Work instructions
**a)** In the post below on job complexity estimation, rewrite the paragraph beginning "OSCAR's fixed-price model depends" as a short bulleted list that keeps its main facts.
**b)** Carry on the post about job complexity estimation below, starting right after its last sentence.

Exercise passage
━━━━

The most expensive problem in home services is not bad work — it is mismatched expectations. A professional arrives expecting a 45-minute tap replacement. The actual job is a corroded pipe joint behind a tiled wall that requires cutting access, and what should have been a simple job is now a three-hour project that neither the homeowner nor the professional budgeted for.
OSCAR's fixed-price model depends on getting complexity estimation right before the professional arrives. If we quote €65 for a tap replacement and the actual job is worth €180, one of two things happens: either the professional does a poor job to stay within the time implied by the price, or the homeowner is asked to pay more on the day. Neither outcome is acceptable. So complexity estimation is not an optional feature — it is the foundation the pricing model sits on.
This post describes how we currently estimate job complexity at booking time, what signals we use, and where the model still falls short.
The Input Signal Stack
When a homeowner submits a booking, they provide a combination of structured and unstructured inputs. The structured inputs are the service category (plumbing, electrical, tile, etc.), the specific job type (tap replacement, circuit breaker fault, cracked tile repair), and their answers to a short set of clarifying questions we present based on the job type. The unstructured inputs are any photos they upload and a free-text description of the problem.
Complexity estimation draws on both, plus a third source: the building profile we infer from the service address.
Building age inference is one of the more useful signals we have. Porto's residential building stock divides roughly into three eras: pre-1940 (the older Cedofeita, Bonfim, and Miragaia apartments, typically with galvanised or lead pipework and old-style electrical installations), 1940–1980 (the bulk of the city's housing stock, including much of Paranhos, Ramalde, and Campanhã, typically with copper plumbing but aging fuse boards), and post-1980 (more standard modern installations). Each era carries statistically different job duration distributions. A tap replacement in a pre-1940 apartment takes, on average, 40% longer than the same job in a post-2000 apartment, based on historical job time data from our network. We derive an approximate building age from the Arquivo Municipal do Porto's public caderneta predial records, cross-referenced with postal code.
Photo analysis runs each uploaded image through a classification model that identifies the fixture type (tap, basin, pipe configuration), visible condition indicators (scale buildup, corrosion, visible damage), and access constraints (tight under-sink space, pipes running through walls). The model does not make a pricing decision — it generates a set of condition flags that adjust the baseline complexity estimate upward or downward.
Historical job similarity is the third layer. When a homeowner describes a job in Paranhos in a building estimated at 1960s construction, we look at the distribution of actual job durations for comparable jobs in similar buildings. If 30% of "tap replacement" jobs in that building cohort turned into pipe replacement jobs, the complexity score reflects that risk, and the homeowner is asked an additional clarifying question before the price is confirmed.
A Concrete Example: The Leaking Tap in Bonfim
A homeowner in Bonfim submits a booking for a leaking kitchen tap. They upload two photos — one showing water dripping from the spout, another showing the under-sink cabinet. The address caderneta indicates a building registered in 1957.

━━━━

Information provided
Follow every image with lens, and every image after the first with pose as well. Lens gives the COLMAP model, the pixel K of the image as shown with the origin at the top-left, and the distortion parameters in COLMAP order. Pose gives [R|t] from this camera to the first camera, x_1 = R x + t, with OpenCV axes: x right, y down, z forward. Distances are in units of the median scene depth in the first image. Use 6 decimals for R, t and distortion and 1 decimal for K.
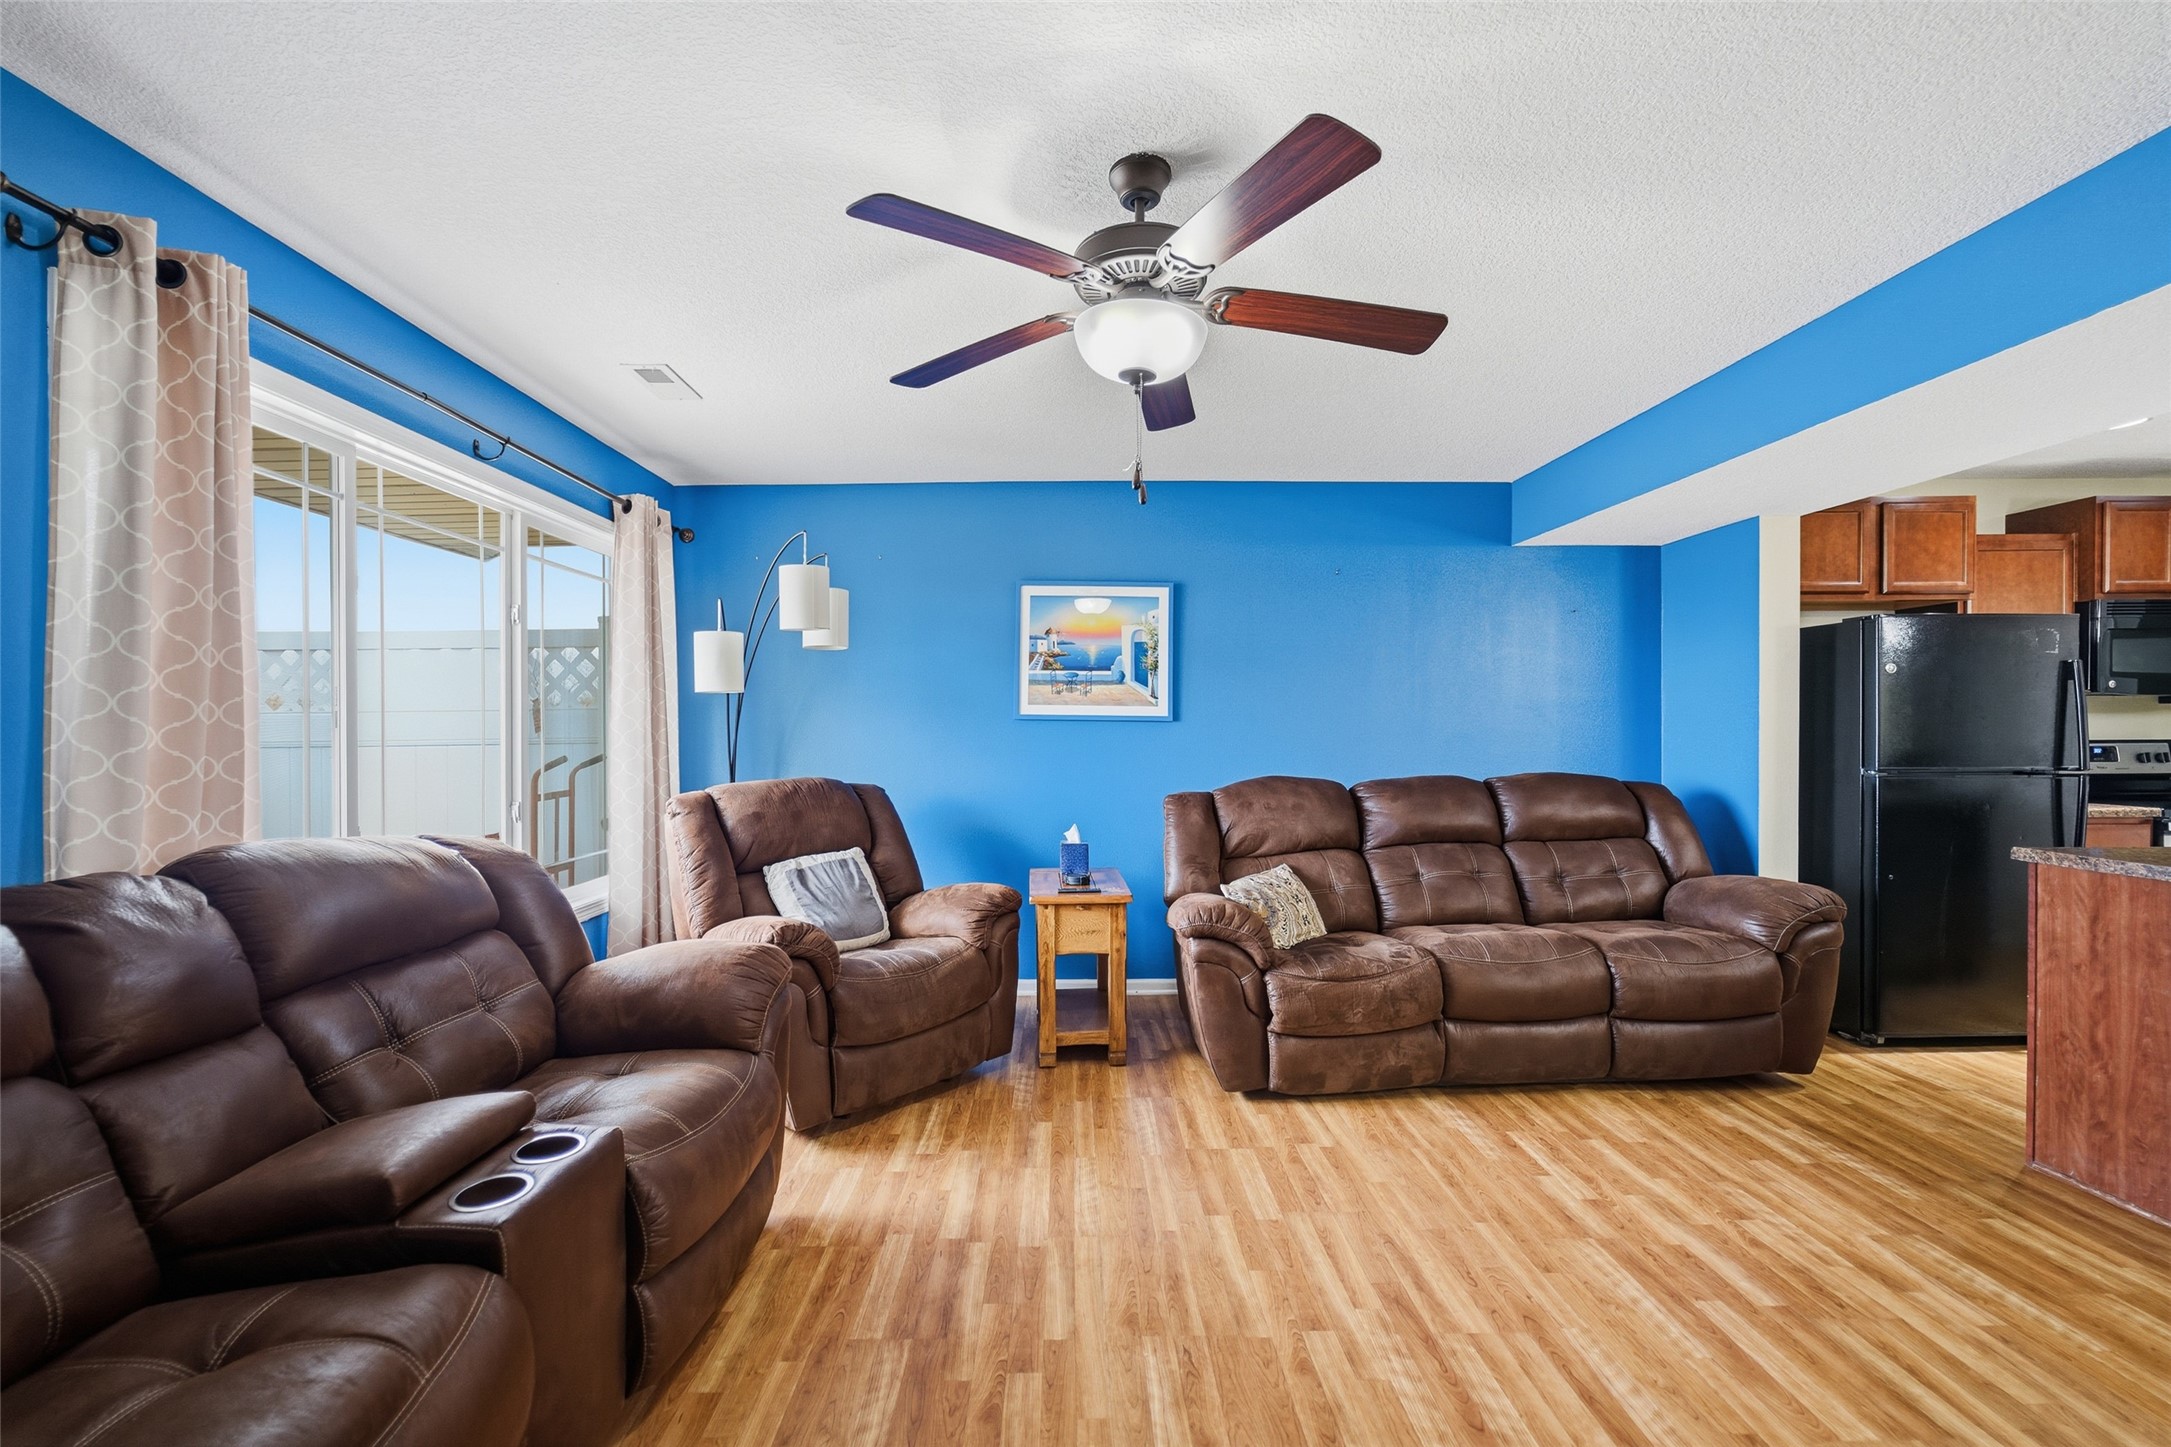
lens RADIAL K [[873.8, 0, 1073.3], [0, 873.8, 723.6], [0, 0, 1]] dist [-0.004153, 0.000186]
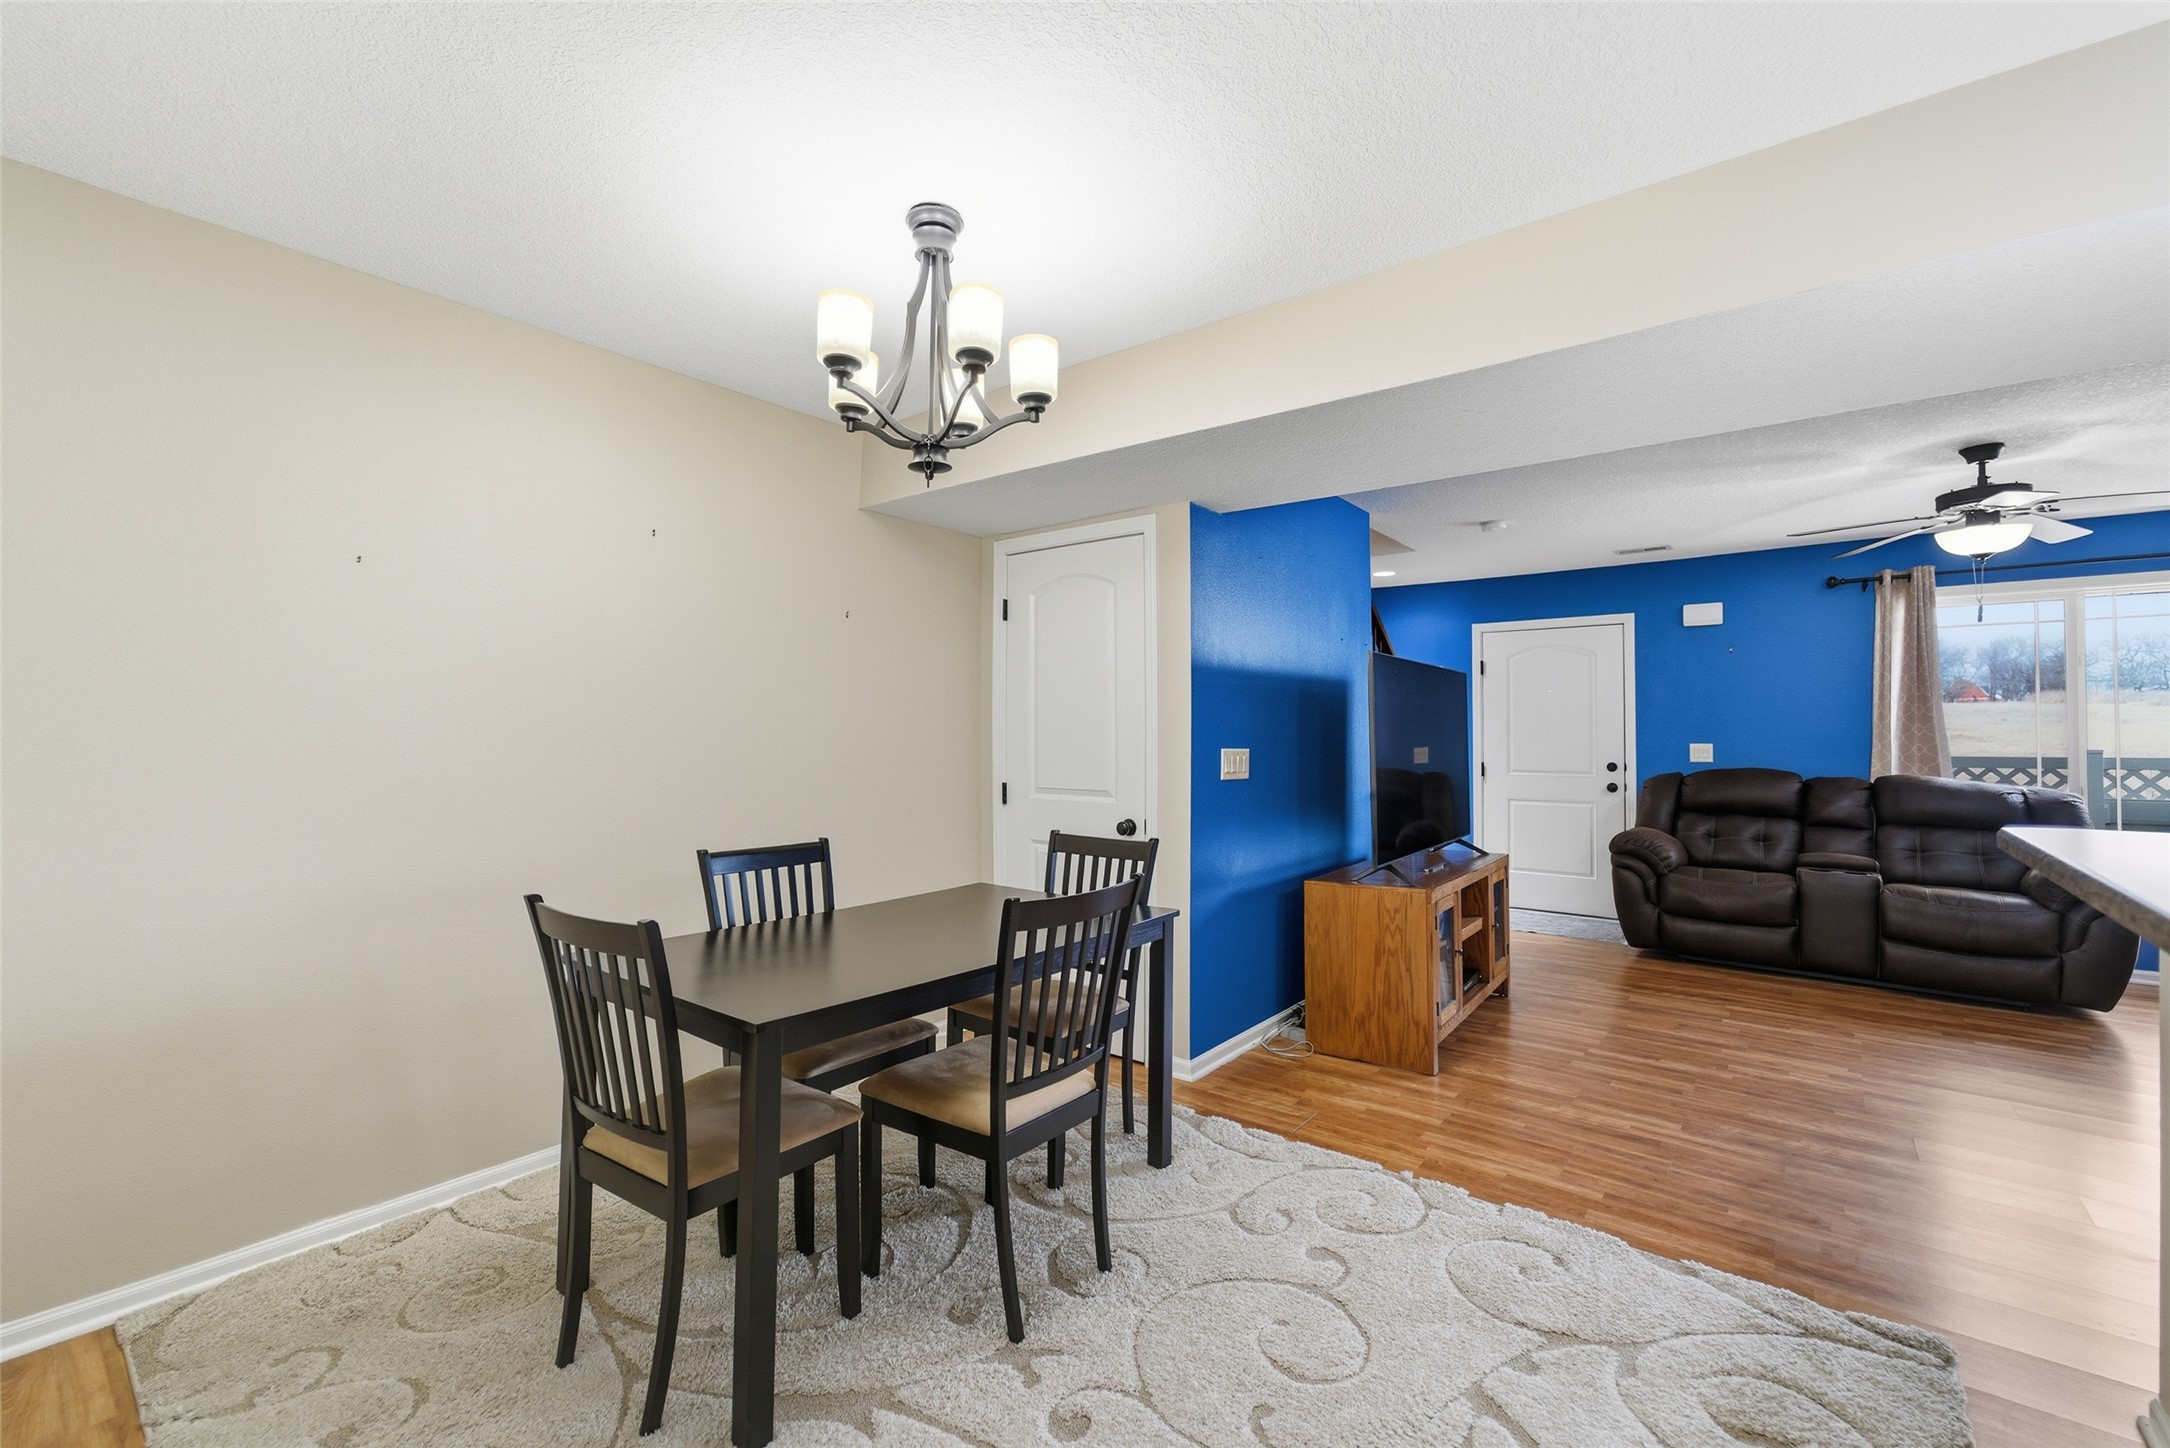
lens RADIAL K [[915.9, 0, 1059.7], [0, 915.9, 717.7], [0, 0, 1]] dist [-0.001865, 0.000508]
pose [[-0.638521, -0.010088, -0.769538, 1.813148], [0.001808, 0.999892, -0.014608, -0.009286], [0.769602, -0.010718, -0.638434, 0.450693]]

━━━━

Answers given
**a)**
- OSCAR's fixed-price model relies on estimating job complexity correctly before the professional arrives.
- If a tap replacement is quoted at €65 but the job is actually worth €180, one of two things happens: the professional does a poor job to stay within the time the price implies, or the homeowner is asked to pay more on the day.
- Neither outcome is acceptable.
- Complexity estimation is therefore the foundation of the pricing model, not an optional feature.

**b)**
The photo classification identifies: a single-lever mixer tap of a type common in 1980s–1990s retrofits, visible scale buildup on the tap body, and a copper pipe connection visible in the under-sink photo that shows greenish corrosion at the joint. The historical data for this building age cohort shows that 28% of tap replacement jobs require additional work on the pipe joint below the tap.
The system flags this as a moderate-complexity booking and presents the homeowner with two additional questions: "Is the tap dripping only from the spout, or is there also leaking from the base or the connection below the tap?" and "Has this tap been replaced before, or is it the original fitting?" The homeowner's answers move the complexity score up or down. If they confirm leaking at the base connection, the booking is priced to include the joint repair. If they confirm dripping from the spout only with no visible leak elsewhere, the standard tap replacement price applies with a note that the professional will verify on arrival.
Error Rates by Category
We track the difference between the complexity estimate at booking time and the actual job complexity as reported by the professional after completion. A "scope match" means the professional confirmed the job was within the originally quoted scope. A "scope creep" event means the actual job required work outside the original scope — triggering either an add-on charge or, if we failed to price it correctly, a cost absorption on our side.
Current scope match rates by category:
- Locksmith work: 95% scope match (simple category, very low variance)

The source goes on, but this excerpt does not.